Furthermore, even if major cloud providers are willing to pay the expensive cost to deploy switches with adequate buffer to absorb all the first-RTT traffic burst, it may not be a right choice. The reason is that, once a large queue is built in the network in the first RTT, the end-host transports can do nothing but wait until the queue is slowly drained and incur a large delay to all flows passing through the port which hurts even more for modern Internet services as latency is a more critical metric than throughput nowadays. In contrast, if we drop the overwhelming traffic in the first RTT, there will be no large queue buildups and persistent end-to-end low latency is well preserved. Packet loss is not a problem as long as senders are notified about the loss quickly. This is the exact philosophy behind Aeolus [5] --- dropping overwhelming first-RTT traffic in the network earlier to preserve low end-to-end latency, and quickly notifying the sender to retransmit lost data since second RTT according to the available bandwidth it shares.

## References

- 1. <a href="https://stanford.edu/~ouster/cgi-bin/aeolus.php">https://stanford.edu/~ouster/cgi-bin/aeolus.php</a>
- Wei Bai, Shuihai Hu, Kai Chen, Kun Tan, and Yongqiang Xiong. 2021. One More Config is Enough: Saving (DC)TCP for High-Speed Extremely Shallow-Buffered Datacenters.

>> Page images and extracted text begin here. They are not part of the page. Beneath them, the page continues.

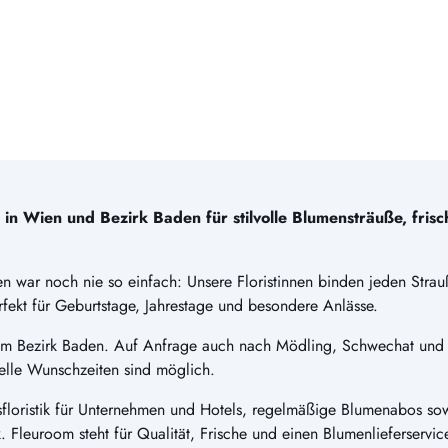
n Wien und Bezirk Baden für stilvolle Blumensträuße, fris
n war noch nie so einfach: Unsere Floristinnen binden jeden Strauß
ekt für Geburtstage, Jahrestage und besondere Anlässe.
 im Bezirk Baden. Auf Anfrage auch nach Mödling, Schwechat und
elle Wunschzeiten sind möglich.
floristik für Unternehmen und Hotels, regelmäßige Blumenabos sowi
tik. Fleuroom steht für Qualität, Frische und einen Blumenlieferservic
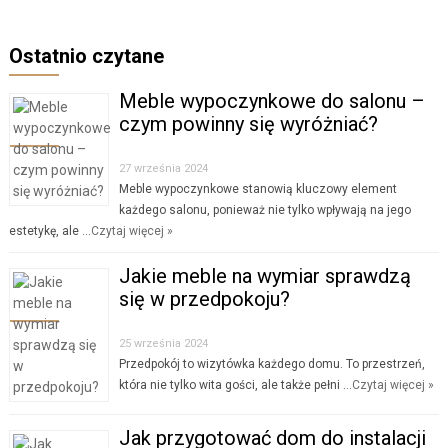
Ostatnio czytane
Meble wypoczynkowe do salonu –
czym powinny się wyróżniać?
27 września 2024
Meble wypoczynkowe stanowią kluczowy element
każdego salonu, ponieważ nie tylko wpływają na jego
estetykę, ale …
Czytaj więcej »
Jakie meble na wymiar sprawdzą
się w przedpokoju?
25 września 2024
Przedpokój to wizytówka każdego domu. To przestrzeń,
która nie tylko wita gości, ale także pełni …
Czytaj więcej »
Jak przygotować dom do instalacji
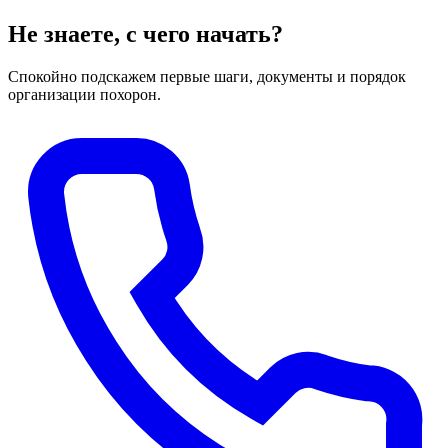
Не знаете, с чего начать?
Спокойно подскажем первые шаги, документы и порядок
организации похорон.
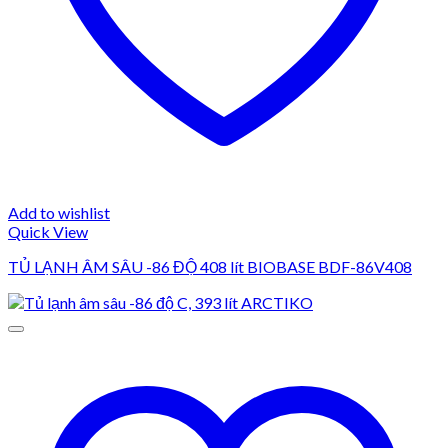
Add to wishlist
Quick View
TỦ LẠNH ÂM SÂU -86 ĐỘ 408 lít BIOBASE BDF-86V408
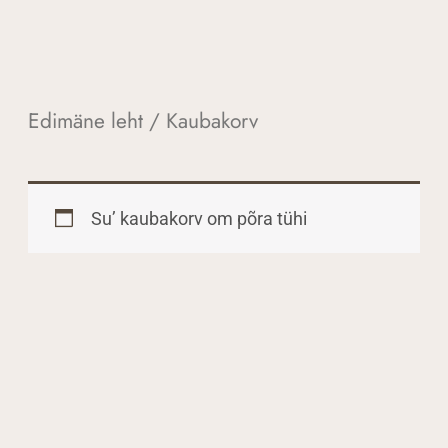
Edimäne leht
/ Kaubakorv
Su’ kaubakorv om põra tühi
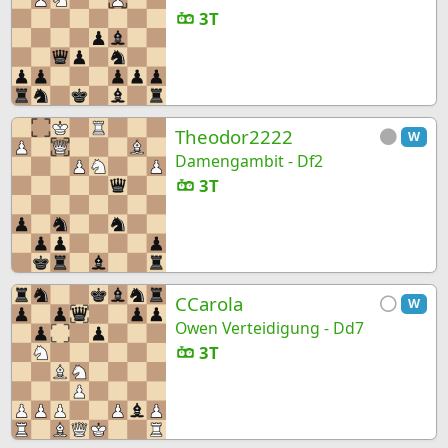
3T
Theodor2222
W
Damengambit - Df2
3T
CCarola
W
Owen Verteidigung - Dd7
3T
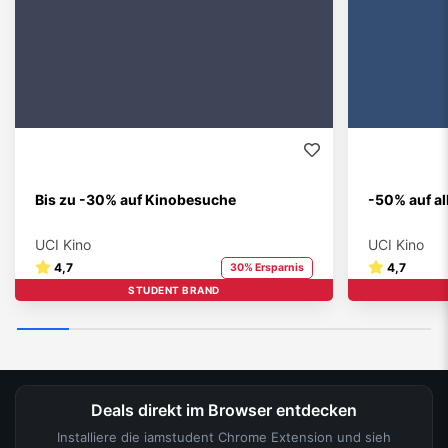
Bis zu -30% auf Kinobesuche
-50% auf a
UCI Kino
UCI Kino
4,7
4,7
30% Ersparnis
STUDENT BRAND
Deals direkt im Browser entdecken
Installiere die iamstudent Chrome Extension und sieh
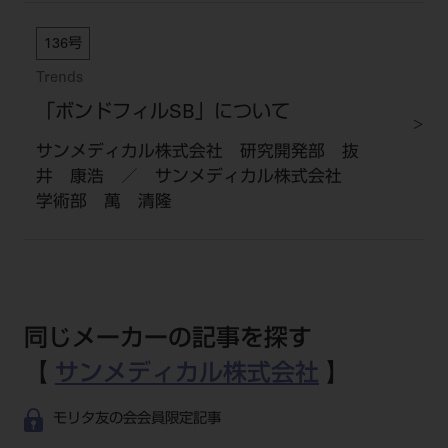
136号
Trends
「ボンドフィルSB」について
サンメディカル株式会社 研究開発部 抜
井 康浩 ／ サンメディカル株式会社
学術部 萬 清隆
同じメーカーの記事を探す
【
サンメディカル株式会社
】
モリタ友の会会員限定記事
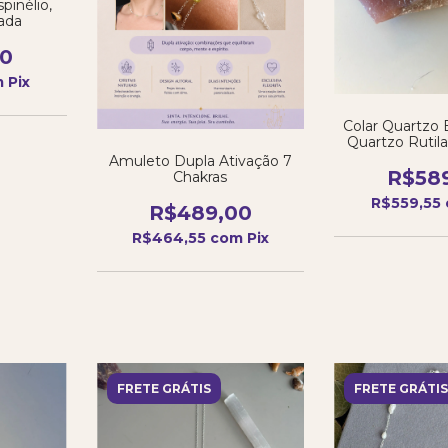
pinélio,
ada
00
m
Pix
Colar Quartzo 
Quartzo Rutila
Lara
Amuleto Dupla Ativação 7
R$58
Chakras
R$559,55
R$489,00
R$464,55
com
Pix
FRETE GRÁTIS
FRETE GRÁTIS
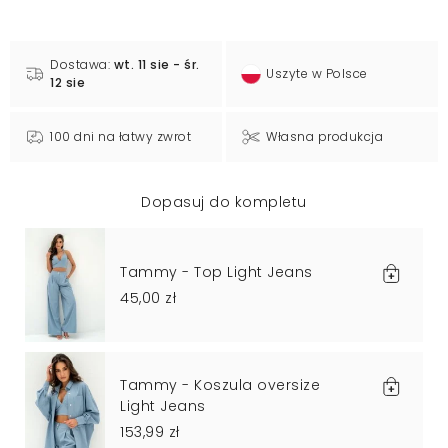
Dostawa:
wt. 11 sie - śr.
Uszyte w Polsce
12 sie
100 dni na łatwy zwrot
Własna produkcja
Dopasuj do kompletu
Tammy - Top Light Jeans
45,00 zł
Tammy - Koszula oversize
Light Jeans
153,99 zł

IEEE/ACM Trans. Netw. 29, 2 (April 2021), 489–502.
- 3. K. Choudhury and E. L. Hahne, "Dynamic Queue Length Thresholds for Shared-memory Packet Switches," IEEE/ACM Trans. Netw., vol. 6, no. 2, pp. 130–140, Apr. 1998.
- 4. Behnam Montazeri, Yilong Li, Mohammad Alizadeh, and John K. Ousterhout. Homa: A receiver-driven low-latency transport protocol using network priorities. SIGCOMM'18
- Shuihai Hu, Wei Bai, Gaoxiong Zeng, Zilong Wang, Baochen Qiao, Kai Chen, Kun Tan, and Yi Wang. 2020. Aeolus: A Building Block for Proactive Transport in Datacenters. In Proceedings of the Annual conference of the ACM Special Interest Group on Data Communication on the applications, technologies, architectures, and protocols for computer communication (SIGCOMM '20).